(SUPPLIED DATA)

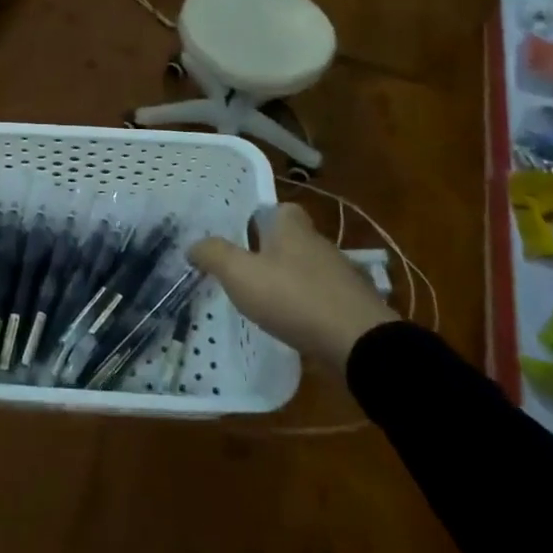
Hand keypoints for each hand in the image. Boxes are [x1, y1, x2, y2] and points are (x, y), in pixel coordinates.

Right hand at [188, 204, 396, 365]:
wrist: (360, 344)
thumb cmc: (294, 297)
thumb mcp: (241, 274)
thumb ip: (214, 255)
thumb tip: (193, 244)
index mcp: (293, 228)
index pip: (279, 208)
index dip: (260, 217)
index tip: (241, 234)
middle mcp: (319, 243)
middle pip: (292, 238)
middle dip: (270, 250)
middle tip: (244, 268)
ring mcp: (339, 275)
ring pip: (306, 268)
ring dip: (288, 280)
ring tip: (263, 299)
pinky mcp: (351, 306)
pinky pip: (321, 297)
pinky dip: (306, 305)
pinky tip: (291, 322)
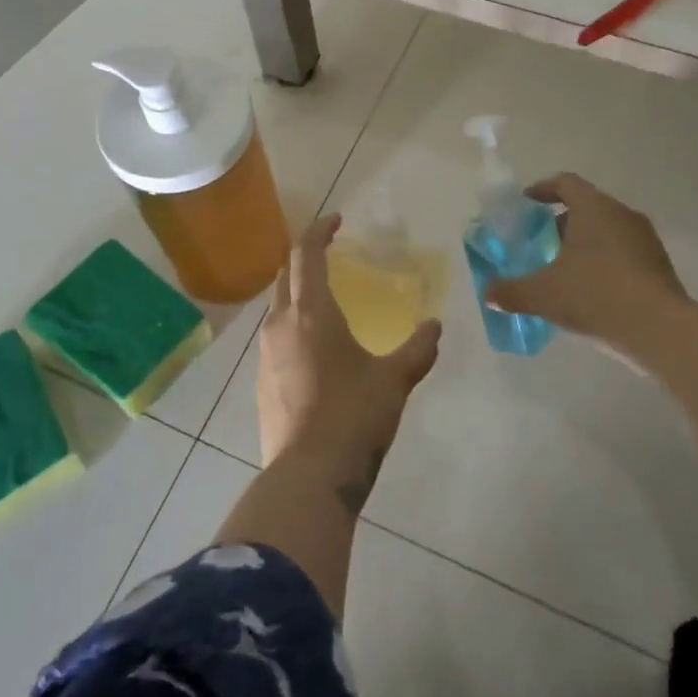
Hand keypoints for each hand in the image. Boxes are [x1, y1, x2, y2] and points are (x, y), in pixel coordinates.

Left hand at [257, 214, 441, 512]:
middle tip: (330, 255)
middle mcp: (280, 324)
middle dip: (305, 259)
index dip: (319, 231)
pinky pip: (275, 338)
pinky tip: (314, 348)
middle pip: (285, 276)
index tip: (337, 220)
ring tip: (325, 302)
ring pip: (277, 308)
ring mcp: (265, 354)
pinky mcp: (261, 382)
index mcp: (310, 312)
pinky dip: (292, 327)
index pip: (305, 253)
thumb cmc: (353, 416)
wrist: (308, 476)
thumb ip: (418, 350)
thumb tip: (436, 327)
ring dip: (296, 294)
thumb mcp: (394, 381)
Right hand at [487, 174, 697, 476]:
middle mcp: (622, 214)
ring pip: (607, 231)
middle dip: (560, 223)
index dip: (542, 189)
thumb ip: (511, 292)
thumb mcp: (543, 295)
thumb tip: (488, 294)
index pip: (565, 183)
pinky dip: (603, 262)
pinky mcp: (659, 265)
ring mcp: (645, 240)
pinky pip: (623, 253)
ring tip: (562, 270)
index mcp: (594, 208)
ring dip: (583, 244)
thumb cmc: (595, 296)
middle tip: (539, 243)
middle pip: (586, 207)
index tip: (526, 203)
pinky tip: (590, 291)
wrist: (660, 331)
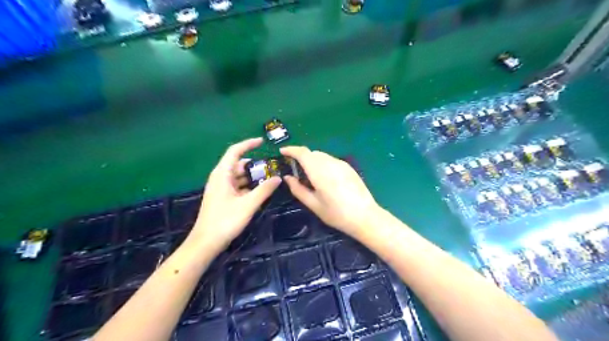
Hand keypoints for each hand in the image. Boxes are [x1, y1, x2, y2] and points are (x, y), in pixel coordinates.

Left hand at [191, 137, 280, 250]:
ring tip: (269, 178)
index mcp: (222, 174)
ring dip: (253, 176)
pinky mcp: (223, 197)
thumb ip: (264, 190)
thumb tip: (278, 178)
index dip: (248, 144)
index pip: (235, 151)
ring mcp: (221, 188)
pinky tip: (260, 191)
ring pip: (239, 176)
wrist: (206, 242)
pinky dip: (249, 185)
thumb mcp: (248, 204)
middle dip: (255, 164)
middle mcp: (220, 178)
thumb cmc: (225, 221)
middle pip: (238, 164)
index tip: (262, 142)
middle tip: (272, 167)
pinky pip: (238, 185)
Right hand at [281, 147, 378, 237]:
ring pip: (322, 156)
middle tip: (295, 169)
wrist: (365, 216)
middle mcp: (330, 163)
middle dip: (301, 157)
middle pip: (312, 153)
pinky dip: (323, 163)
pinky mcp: (349, 167)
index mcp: (319, 172)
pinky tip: (324, 178)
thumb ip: (298, 189)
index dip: (291, 150)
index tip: (282, 152)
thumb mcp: (314, 205)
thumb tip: (288, 177)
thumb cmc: (337, 214)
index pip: (302, 153)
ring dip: (312, 160)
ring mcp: (342, 164)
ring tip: (310, 175)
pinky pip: (331, 160)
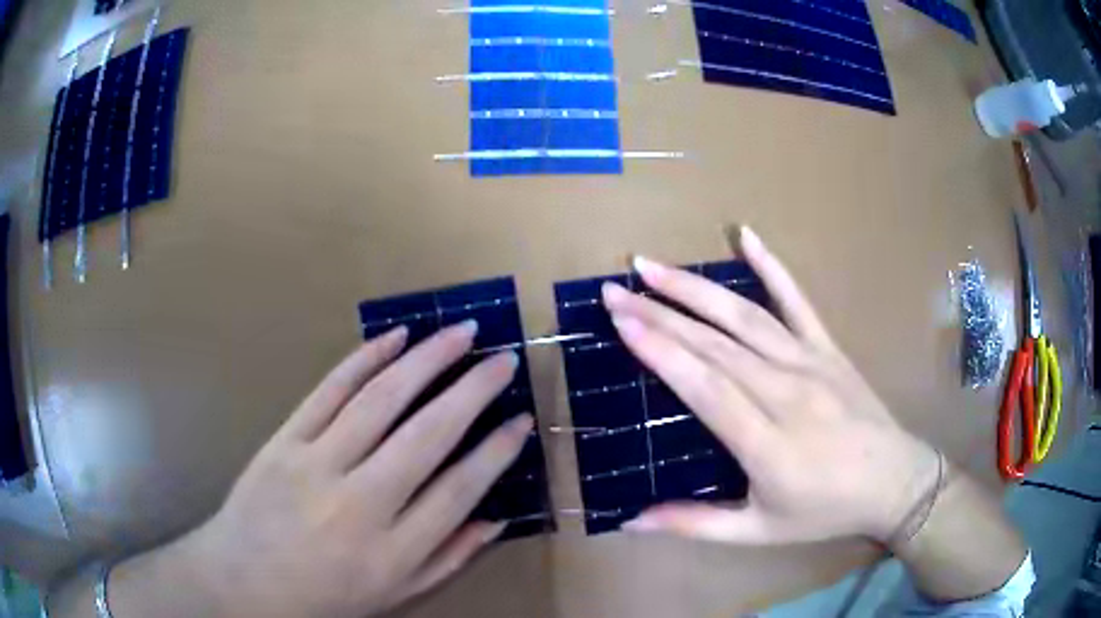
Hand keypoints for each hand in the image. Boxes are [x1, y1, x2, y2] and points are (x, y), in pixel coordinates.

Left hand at [178, 323, 531, 617]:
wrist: (245, 579)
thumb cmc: (326, 596)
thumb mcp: (396, 595)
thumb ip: (449, 558)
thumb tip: (496, 518)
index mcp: (393, 551)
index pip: (460, 490)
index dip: (497, 452)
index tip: (522, 420)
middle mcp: (360, 503)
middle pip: (427, 435)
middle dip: (474, 391)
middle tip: (504, 359)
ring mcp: (317, 463)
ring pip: (380, 400)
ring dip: (426, 361)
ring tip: (460, 333)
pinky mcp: (285, 439)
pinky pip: (329, 391)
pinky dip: (364, 359)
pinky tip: (395, 337)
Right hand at [600, 228, 939, 545]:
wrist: (894, 482)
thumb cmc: (824, 511)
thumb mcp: (758, 532)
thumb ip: (695, 525)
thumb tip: (632, 521)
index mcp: (768, 444)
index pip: (706, 387)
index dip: (662, 351)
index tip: (623, 321)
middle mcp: (787, 393)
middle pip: (716, 344)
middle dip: (661, 312)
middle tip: (617, 289)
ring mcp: (811, 362)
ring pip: (746, 316)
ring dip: (696, 288)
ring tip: (653, 266)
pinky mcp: (828, 347)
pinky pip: (798, 299)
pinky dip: (771, 265)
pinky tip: (746, 235)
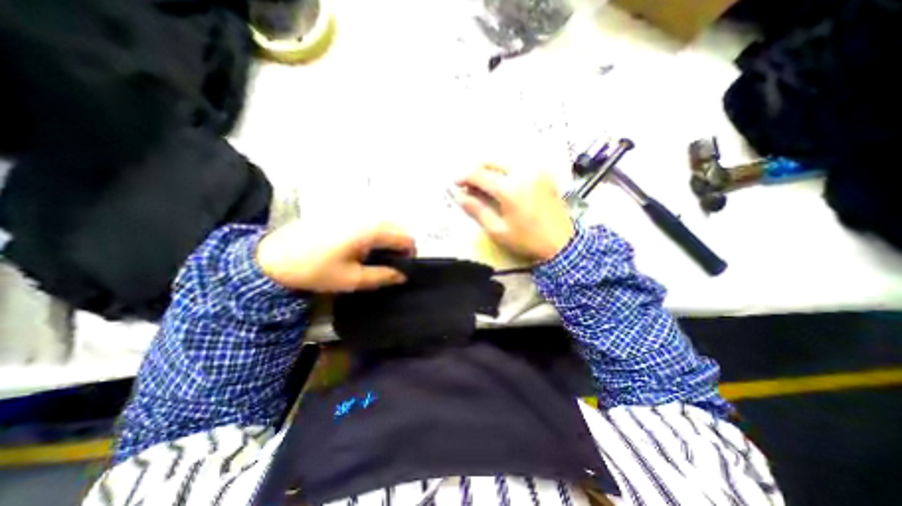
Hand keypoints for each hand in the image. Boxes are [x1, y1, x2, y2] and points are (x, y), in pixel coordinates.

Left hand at [254, 221, 415, 291]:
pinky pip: (372, 221)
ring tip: (378, 257)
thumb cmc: (315, 270)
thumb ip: (383, 276)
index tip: (403, 268)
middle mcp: (366, 216)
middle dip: (400, 246)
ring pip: (386, 223)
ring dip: (389, 239)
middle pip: (398, 227)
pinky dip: (378, 233)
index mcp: (370, 231)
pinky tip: (365, 248)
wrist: (273, 257)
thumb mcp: (352, 279)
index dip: (409, 253)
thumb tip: (404, 275)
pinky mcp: (344, 214)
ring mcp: (354, 213)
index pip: (404, 237)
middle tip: (391, 265)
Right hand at [454, 164, 572, 262]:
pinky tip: (501, 185)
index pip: (479, 174)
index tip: (455, 184)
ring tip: (484, 187)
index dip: (464, 178)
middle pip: (491, 161)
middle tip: (469, 187)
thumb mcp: (497, 230)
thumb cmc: (527, 240)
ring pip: (504, 161)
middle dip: (476, 171)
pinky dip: (504, 171)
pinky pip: (518, 165)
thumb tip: (458, 196)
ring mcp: (535, 170)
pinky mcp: (543, 173)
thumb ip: (476, 210)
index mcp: (509, 188)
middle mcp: (523, 172)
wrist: (561, 243)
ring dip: (489, 170)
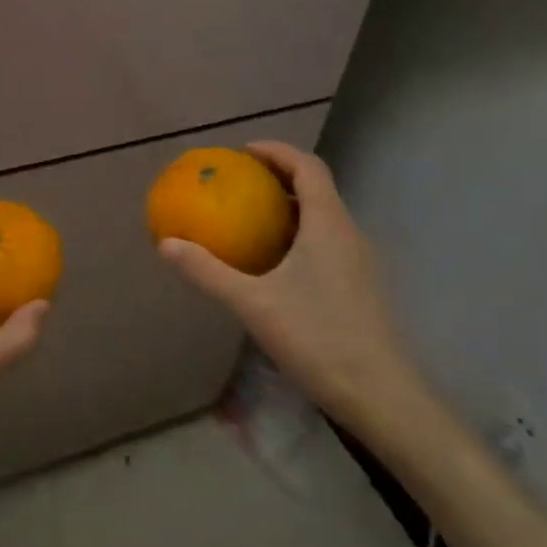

(End SUPPLIED DATA)

TASK ITEM -
Look above for the line with "index pip: (565, 183)", then print it and each line after it down to and including the line with "index pip: (235, 151)". Leave out the pictures and keep the wording exact.

REPLY -
index pip: (565, 183)
pinky dip: (603, 262)
pinky mcp: (659, 265)
ring mcp: (645, 240)
pinky pip: (623, 253)
ring tip: (562, 270)
index mcp: (594, 208)
ring dip: (583, 244)
thumb cmc: (595, 296)
middle tip: (539, 243)
middle pip: (586, 207)
index tip: (526, 203)
pinky tip: (590, 291)
wrist: (660, 331)
Hand keypoints for each hand in the image. Boxes are [x1, y1, x2, y2] and points are (x, y), in pixel coordinates.

Left hand at [191, 137, 280, 250]:
ring tip: (269, 178)
index mcp: (222, 174)
ring dip: (253, 176)
pinky mcp: (223, 197)
thumb ip: (264, 190)
thumb tip: (278, 178)
index dip: (248, 144)
index pip: (235, 151)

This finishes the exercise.